Our mapping looks similar to this:
{
"_source": {
"excludes": [
"rawQuestion",
"rawAnswer"
]
},
"settings": {
"analysis": {
"analyzer": {
"conversation_analyzer": {
"type": "custom",
"tokenizer": "standard",
"filter": [
"lowercase",
"stop",
"snowball"
]
}
}
}
},
"properties": {
"rawQuestion": {
"type": "text",
"term_vector": "with_positions_offsets",
"similarity": "BM25",
"analyzer": "conversation_analyzer"
},
"rawAnswer": {
"type": "text",
"term_vector": "with_positions_offsets",
"similarity": "BM25",
"analyzer": "conversation_analyzer"
}
}
}
We verified the following:
-
term vectors are generated correctly
-
positions and offsets are present
-
search works correctly on these fields
We are trying to enable highlighting on these fields even though they are excluded from _source.

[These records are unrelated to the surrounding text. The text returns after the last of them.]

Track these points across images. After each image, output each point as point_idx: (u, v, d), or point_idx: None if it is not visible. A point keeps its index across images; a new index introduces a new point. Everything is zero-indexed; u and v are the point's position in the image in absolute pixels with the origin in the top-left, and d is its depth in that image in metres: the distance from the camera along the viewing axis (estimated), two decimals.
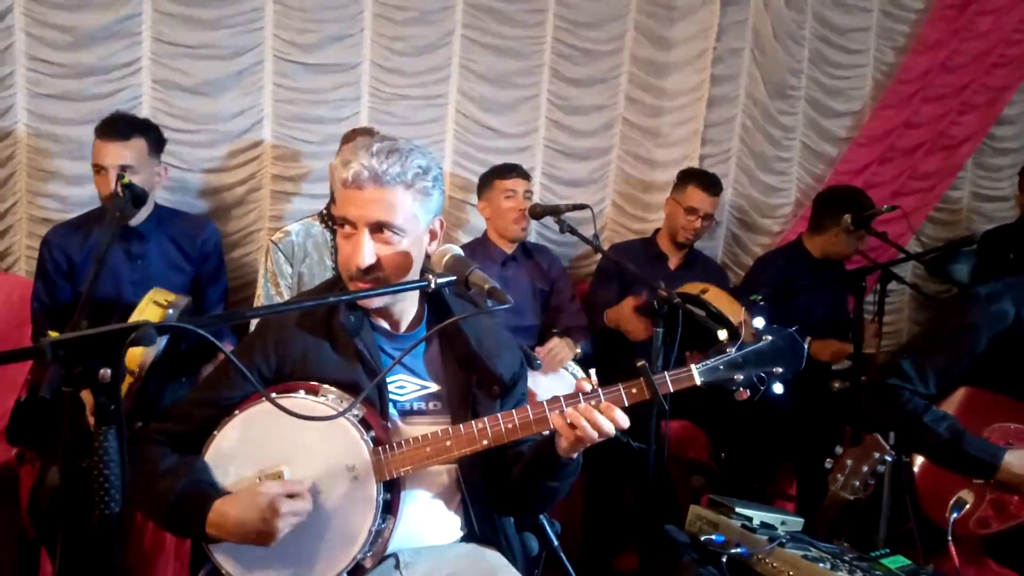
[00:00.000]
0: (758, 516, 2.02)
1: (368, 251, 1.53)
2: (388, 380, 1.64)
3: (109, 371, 1.08)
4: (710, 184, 3.49)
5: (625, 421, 1.50)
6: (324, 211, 2.99)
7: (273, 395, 1.55)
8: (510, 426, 1.53)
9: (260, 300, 2.93)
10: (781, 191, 4.17)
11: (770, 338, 1.60)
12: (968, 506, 2.05)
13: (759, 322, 1.61)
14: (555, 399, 1.53)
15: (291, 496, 1.47)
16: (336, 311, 1.63)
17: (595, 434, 1.48)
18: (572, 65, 3.77)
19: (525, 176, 3.32)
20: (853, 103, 4.24)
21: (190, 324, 1.14)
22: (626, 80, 3.86)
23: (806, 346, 3.41)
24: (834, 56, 4.17)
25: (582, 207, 2.97)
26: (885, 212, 3.26)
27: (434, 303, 1.71)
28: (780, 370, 1.60)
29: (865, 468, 2.00)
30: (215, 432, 1.57)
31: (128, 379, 2.26)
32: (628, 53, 3.84)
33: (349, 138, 3.00)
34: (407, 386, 1.67)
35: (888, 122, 4.20)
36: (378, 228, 1.54)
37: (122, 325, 1.05)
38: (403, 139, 1.59)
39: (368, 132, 2.98)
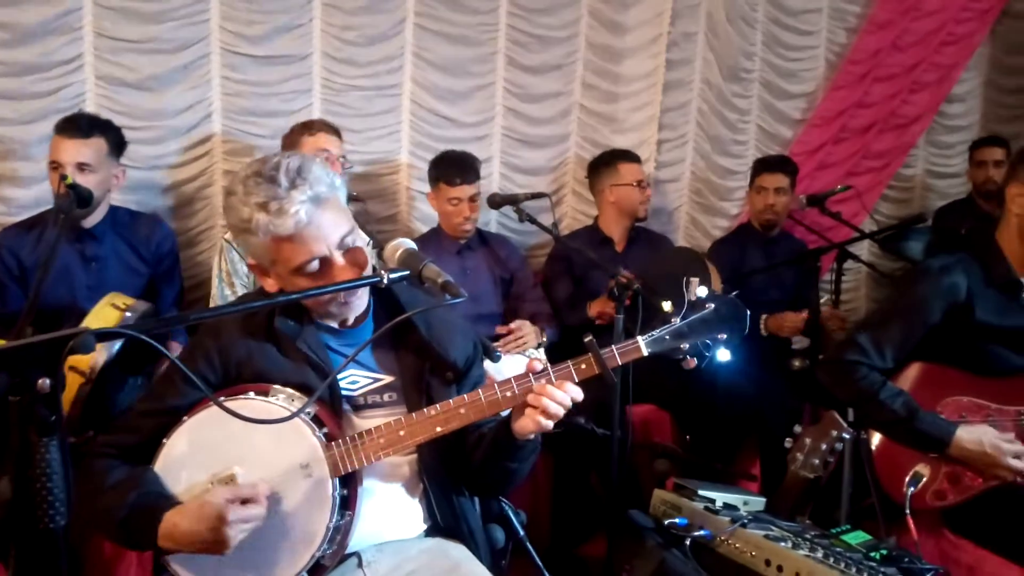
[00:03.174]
0: (721, 497, 2.05)
1: (357, 262, 1.54)
2: (339, 376, 1.62)
3: (48, 381, 1.04)
4: (630, 155, 3.61)
5: (579, 393, 1.51)
6: None
7: (221, 399, 1.52)
8: (463, 411, 1.52)
9: (215, 300, 2.88)
10: (738, 174, 4.19)
11: (712, 305, 1.61)
12: (924, 480, 2.09)
13: (702, 291, 1.62)
14: (506, 381, 1.53)
15: (244, 502, 1.44)
16: (273, 316, 1.61)
17: (557, 409, 1.48)
18: (527, 52, 3.75)
19: (473, 179, 3.25)
20: (807, 84, 4.28)
21: (132, 330, 1.11)
22: (582, 66, 3.85)
23: (762, 324, 3.48)
24: (787, 38, 4.20)
25: (540, 196, 2.96)
26: (840, 192, 3.32)
27: (381, 294, 1.69)
28: (724, 336, 1.61)
29: (824, 446, 2.03)
30: (164, 440, 1.55)
31: (79, 380, 2.20)
32: (583, 39, 3.83)
33: (292, 140, 2.93)
34: (359, 380, 1.65)
35: (841, 103, 4.25)
36: (343, 245, 1.53)
37: (58, 333, 1.01)
38: (275, 159, 1.52)
39: (307, 125, 2.93)
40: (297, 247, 1.49)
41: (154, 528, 1.44)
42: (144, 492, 1.49)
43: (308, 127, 2.98)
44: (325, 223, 1.49)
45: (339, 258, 1.52)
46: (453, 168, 3.24)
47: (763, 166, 3.72)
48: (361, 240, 1.57)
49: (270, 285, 1.59)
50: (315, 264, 1.51)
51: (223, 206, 1.57)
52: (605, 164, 3.58)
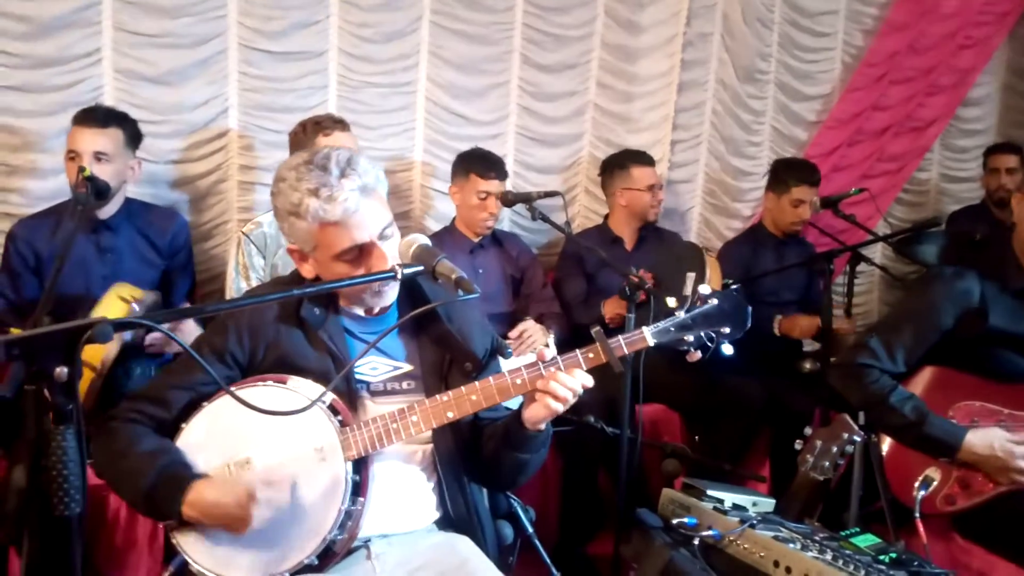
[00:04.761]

Sample highlight configuration:
"highlight": {
"fields": {
"rawQuestion": {
"type": "fvh"
},
"rawAnswer": {
"type": "fvh"
}
},
"pre_tags": ["<em>"],
"post_tags": ["</em>"]
}
However, highlighting is not being returned for these fields.
We also tried:
-
querying only a single field
-
removing fuzziness
-
using
require_field_match: false
but highlights are still missing.
We checked the _termvectors API and confirmed that offsets and positions exist correctly.
Could someone please confirm whether highlighting should work in this setup using only term_vector + fvh, or whether store: true is required for reliable highlighting when fields are excluded from _source?
Also, are there any known limitations/issues with fvh highlighting on analyzed/stemmed fields when _source excludes are used?
Any suggestions or guidance would be greatly appreciated. Thanks!